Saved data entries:
————————
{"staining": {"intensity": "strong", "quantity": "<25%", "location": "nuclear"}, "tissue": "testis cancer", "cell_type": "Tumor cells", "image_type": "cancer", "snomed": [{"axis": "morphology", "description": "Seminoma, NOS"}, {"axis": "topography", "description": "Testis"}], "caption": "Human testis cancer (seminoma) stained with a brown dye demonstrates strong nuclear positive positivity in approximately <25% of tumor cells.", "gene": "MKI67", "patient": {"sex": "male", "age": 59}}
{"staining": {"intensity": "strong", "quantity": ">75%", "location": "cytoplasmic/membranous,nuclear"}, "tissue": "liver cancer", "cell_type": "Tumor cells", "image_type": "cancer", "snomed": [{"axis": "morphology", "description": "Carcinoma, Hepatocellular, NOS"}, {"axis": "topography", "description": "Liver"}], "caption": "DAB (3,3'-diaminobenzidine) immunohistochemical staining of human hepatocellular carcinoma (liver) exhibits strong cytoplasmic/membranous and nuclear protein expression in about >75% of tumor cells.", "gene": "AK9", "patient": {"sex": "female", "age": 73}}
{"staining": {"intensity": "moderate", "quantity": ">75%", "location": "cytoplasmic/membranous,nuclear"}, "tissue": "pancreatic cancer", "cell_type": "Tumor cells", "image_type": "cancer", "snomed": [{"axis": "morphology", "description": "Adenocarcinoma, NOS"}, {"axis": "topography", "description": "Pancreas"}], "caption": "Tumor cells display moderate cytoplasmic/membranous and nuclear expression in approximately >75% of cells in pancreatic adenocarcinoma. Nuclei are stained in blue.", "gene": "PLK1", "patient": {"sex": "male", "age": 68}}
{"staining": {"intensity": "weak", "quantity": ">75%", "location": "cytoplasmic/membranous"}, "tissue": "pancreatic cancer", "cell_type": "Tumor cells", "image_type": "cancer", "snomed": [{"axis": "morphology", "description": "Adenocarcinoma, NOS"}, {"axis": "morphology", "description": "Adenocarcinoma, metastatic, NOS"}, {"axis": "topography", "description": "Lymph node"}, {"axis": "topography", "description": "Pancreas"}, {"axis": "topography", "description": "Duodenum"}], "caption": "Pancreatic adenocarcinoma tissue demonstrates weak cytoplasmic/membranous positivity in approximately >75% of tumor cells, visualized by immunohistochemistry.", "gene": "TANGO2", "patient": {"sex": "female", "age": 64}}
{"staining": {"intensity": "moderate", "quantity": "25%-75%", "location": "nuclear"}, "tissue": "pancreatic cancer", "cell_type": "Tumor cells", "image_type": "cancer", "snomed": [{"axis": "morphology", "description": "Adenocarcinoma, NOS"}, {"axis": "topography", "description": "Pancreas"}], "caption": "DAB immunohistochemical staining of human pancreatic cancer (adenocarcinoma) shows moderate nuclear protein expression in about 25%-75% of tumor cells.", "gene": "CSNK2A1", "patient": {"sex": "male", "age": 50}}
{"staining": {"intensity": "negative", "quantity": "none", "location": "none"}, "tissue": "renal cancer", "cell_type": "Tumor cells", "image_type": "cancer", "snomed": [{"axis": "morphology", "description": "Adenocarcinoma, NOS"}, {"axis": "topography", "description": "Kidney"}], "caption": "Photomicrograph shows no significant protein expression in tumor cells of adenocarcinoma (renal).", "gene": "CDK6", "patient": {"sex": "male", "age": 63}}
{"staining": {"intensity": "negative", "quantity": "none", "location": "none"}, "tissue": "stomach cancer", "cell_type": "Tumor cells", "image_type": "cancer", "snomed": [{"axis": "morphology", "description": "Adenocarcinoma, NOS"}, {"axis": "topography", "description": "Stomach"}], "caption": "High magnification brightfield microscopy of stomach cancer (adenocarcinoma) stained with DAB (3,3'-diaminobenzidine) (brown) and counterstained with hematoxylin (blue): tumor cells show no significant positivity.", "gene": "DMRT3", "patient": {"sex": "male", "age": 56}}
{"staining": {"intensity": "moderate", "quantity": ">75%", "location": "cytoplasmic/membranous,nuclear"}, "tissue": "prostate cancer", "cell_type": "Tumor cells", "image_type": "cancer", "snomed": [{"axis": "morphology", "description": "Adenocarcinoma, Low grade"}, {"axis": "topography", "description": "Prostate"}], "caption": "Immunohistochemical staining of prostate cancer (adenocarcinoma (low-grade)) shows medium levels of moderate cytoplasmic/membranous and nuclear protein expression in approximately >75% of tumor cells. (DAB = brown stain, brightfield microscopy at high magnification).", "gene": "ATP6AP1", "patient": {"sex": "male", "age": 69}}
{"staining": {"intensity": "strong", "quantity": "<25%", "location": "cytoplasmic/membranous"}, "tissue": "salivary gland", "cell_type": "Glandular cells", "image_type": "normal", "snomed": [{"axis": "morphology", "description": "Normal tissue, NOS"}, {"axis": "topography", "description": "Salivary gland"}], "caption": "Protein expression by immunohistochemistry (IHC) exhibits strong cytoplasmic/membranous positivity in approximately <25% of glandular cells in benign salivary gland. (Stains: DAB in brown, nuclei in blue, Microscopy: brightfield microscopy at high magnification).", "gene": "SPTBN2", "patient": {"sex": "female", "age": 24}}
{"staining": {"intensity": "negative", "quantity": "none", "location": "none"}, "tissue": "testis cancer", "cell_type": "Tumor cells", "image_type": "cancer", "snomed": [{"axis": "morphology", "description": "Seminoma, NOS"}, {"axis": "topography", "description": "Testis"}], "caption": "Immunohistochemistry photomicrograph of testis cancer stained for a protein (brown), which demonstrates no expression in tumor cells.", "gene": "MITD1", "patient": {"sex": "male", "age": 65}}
————————
WORK ITEM: Every line above in which the word "none" is present must be copied into the answer.

COMPLETED TASK:
{"staining": {"intensity": "negative", "quantity": "none", "location": "none"}, "tissue": "renal cancer", "cell_type": "Tumor cells", "image_type": "cancer", "snomed": [{"axis": "morphology", "description": "Adenocarcinoma, NOS"}, {"axis": "topography", "description": "Kidney"}], "caption": "Photomicrograph shows no significant protein expression in tumor cells of adenocarcinoma (renal).", "gene": "CDK6", "patient": {"sex": "male", "age": 63}}
{"staining": {"intensity": "negative", "quantity": "none", "location": "none"}, "tissue": "stomach cancer", "cell_type": "Tumor cells", "image_type": "cancer", "snomed": [{"axis": "morphology", "description": "Adenocarcinoma, NOS"}, {"axis": "topography", "description": "Stomach"}], "caption": "High magnification brightfield microscopy of stomach cancer (adenocarcinoma) stained with DAB (3,3'-diaminobenzidine) (brown) and counterstained with hematoxylin (blue): tumor cells show no significant positivity.", "gene": "DMRT3", "patient": {"sex": "male", "age": 56}}
{"staining": {"intensity": "negative", "quantity": "none", "location": "none"}, "tissue": "testis cancer", "cell_type": "Tumor cells", "image_type": "cancer", "snomed": [{"axis": "morphology", "description": "Seminoma, NOS"}, {"axis": "topography", "description": "Testis"}], "caption": "Immunohistochemistry photomicrograph of testis cancer stained for a protein (brown), which demonstrates no expression in tumor cells.", "gene": "MITD1", "patient": {"sex": "male", "age": 65}}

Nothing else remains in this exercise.